Whenever she has a moment to spare at work, Postal Service manager Susan Marsh logs onto the computer at her desk and goes to school.
Marsh, manager of diversity and human capital development for the Postal Service's Pittsburgh-based Eastern Area, is working through Internet-based courses on building intercultural relationships and handling tough situations on the job.
"They're self-paced," she said. "They're convenient and I'm finding the content is applicable to the workplace. You can role play. It's very neat."
Marsh, a 24-year veteran of the Postal Service, is one of 300 managers in Pittsburgh and at Postal Service headquarters in Washington, D.C., who are testing a electronic learning management system that could one day be rolled out nationally.
It's a small part of a major business transformation ordered by Postmaster General John E. Potter to reduce costs, improve productivity and maximize efficiency of a mail service that competes against commercial delivery companies, e-mail and electronic bill payments.
Training is one way the Postal Service hopes it can overcome a potential loss of talent related to the aging of its work force. A third of the Postal Service's managers are eligible to retire over the next five years.
Training employees to advance or meet new challenges is a huge task when you consider that the Postal Service employs 770,000 in virtually every village, town and major city across the country. Already employees receive eight to 20 hours of job-related education a year, depending on their job titles.
One idea is to use the Internet-based system to make better use of existing training and development programs so there will be a pool of people ready to move into job slots as retirements occur.
"The federal work force in general is struggling with how to staunch the brain drain,'' said Michele Cunningham, vice president of marketing and product development at THINQ Learning Solutions Inc., a privately held Baltimore company that has a contract to supply the system.
"You can't keep people from aging but the skills, competencies and experiences they have around business processes and other elements that keep the engine moving can be retained and used to solidify the skills of younger people."
The system can be used to establish requirements for a particular management job and track how employees are developing with the technical, business or other skills thought necessary for a promotion.
William Stefl, a Pittsburgh native who is manager of employee development for the Postal Service, said the system will allow more emphasis to be put on individual career planning.

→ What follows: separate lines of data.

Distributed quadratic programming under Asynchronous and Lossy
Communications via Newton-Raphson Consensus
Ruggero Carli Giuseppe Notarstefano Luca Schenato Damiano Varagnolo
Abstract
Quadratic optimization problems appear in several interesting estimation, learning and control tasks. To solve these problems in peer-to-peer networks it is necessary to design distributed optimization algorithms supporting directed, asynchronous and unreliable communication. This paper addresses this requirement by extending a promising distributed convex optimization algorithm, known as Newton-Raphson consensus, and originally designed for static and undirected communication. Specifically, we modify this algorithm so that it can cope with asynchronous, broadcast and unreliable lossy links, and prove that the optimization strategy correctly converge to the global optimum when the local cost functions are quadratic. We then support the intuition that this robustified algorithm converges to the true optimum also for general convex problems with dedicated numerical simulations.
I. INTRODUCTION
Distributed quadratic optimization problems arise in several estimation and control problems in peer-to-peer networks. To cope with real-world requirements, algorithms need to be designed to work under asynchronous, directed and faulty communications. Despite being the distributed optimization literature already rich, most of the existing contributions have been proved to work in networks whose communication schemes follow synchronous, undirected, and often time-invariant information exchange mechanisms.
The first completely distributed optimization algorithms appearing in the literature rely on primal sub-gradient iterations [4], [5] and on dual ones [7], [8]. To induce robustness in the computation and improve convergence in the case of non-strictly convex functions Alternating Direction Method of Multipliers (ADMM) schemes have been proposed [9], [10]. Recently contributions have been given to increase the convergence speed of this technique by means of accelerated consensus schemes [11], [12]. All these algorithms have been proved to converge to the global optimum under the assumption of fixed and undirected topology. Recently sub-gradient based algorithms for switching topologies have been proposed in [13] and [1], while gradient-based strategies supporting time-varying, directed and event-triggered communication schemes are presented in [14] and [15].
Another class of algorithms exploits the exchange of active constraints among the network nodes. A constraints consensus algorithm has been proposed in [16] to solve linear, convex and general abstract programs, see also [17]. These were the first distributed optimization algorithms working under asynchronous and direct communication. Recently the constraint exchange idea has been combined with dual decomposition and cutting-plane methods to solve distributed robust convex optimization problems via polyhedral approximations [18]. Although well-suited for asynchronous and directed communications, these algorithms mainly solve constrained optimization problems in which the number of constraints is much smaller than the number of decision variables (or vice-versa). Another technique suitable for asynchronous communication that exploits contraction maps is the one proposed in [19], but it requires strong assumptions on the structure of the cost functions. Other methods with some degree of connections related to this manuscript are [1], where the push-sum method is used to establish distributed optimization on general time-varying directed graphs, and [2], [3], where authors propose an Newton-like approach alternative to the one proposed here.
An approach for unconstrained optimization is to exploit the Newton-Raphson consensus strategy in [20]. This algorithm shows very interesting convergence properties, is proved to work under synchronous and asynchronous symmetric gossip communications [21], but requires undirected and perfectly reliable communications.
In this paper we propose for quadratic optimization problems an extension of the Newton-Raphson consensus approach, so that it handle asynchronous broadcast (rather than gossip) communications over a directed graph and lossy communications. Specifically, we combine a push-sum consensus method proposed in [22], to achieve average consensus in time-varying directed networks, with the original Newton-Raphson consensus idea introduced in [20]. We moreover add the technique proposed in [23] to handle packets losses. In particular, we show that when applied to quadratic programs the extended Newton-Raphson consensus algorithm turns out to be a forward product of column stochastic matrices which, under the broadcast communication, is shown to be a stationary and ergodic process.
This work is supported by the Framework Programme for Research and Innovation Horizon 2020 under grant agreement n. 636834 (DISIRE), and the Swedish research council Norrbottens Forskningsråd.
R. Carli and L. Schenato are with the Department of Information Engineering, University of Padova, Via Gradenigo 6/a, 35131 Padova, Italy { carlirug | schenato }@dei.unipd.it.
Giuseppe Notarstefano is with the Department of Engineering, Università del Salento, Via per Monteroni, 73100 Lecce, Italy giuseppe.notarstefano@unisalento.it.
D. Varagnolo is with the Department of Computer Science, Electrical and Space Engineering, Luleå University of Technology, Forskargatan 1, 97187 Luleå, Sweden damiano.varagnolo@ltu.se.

"The system allows me to match up a skill I might want to develop with an employee to an available course," he said. "I can direct an employee to that Web-based content and then I'm immediately notified when the employee has completed."
If successful here, the system will be rolled out across a multistate Eastern Area region and then nationally. Management will participate, but whether it is used by rank-and-file postal workers is an open question that depends on collective bargaining with unions.
Robert Otto, a Bedford native who is chief technology officer for the Postal Service, describes the system as a virtual university or an electronic highway that can carry courses developed internally or purchased from outside vendors.
The system should decrease overall training and travel costs and centralize and standardize disparate training programs in use across the country, he said.
"In some cases, we have maybe a dozen different versions of the same course. So this is going to allow us to cut down on our costs for courses and cut down on costs for travel," Otto said.
Travel can be costly for a national organization such as the Postal Service. In Alaska, where there are hundreds of post offices, Stefl said it can take two days for an employee to travel to a training site and two days for them to return home.
"We deal with a lot of issues on a recurring basis. We teach ethics every year. We teach workplace environmental issues and it's incredibly expensive to bring employees to a classroom.''
Pittsburgh was chosen as the test site because employees in this region have in the past shown a willingness to embrace new ideas and technology programs and because of Pittsburgh's proximity to Washington headquarters, postal managers said.
Stefl, whose office is responsible for new employee orientation, skills training and management development programs, said he also views the new system as a "coach on the desk" for managers who would need to refresh themselves on procedures or skills.
He said it could, for example, be used to quickly inform postal workers nationwide in situations such as the anthrax scare that followed Sept. 11, 2001.
Locally, employees at the large station on McKnight Road could take training there in a swing room once the new system is fully developed rather than travel to the General Mail Facility on the North Side, said Stefl.
There already is a substantial training infrastructure in place at the Postal Service. Executives and managers take classes at the Bolger Leadership Center in Potomac, Md. Union employees are trained at the National Center for Employee Development in Norman, Okla., which can house 1,000 students.
Since the Postal Service maintains one of the largest fleets of delivery vehicles in the world, much of the training in Oklahoma revolves around transportation upkeep. Technicians also are taught to maintain automated sorting equipment that can process 40,000 pieces of mail an hour, as well as postal vending machines and computer equipment.
Both training centers have broadcast studios capable of sending training information daily to hundreds of sites around the nation, including the academies where letter carriers are trained.
Stefl said the new system is "not intended by any stretch of the imagination" to replace traditional classroom training but should be considered a supplement.
"It's an additional way of reaching employees,'' he said.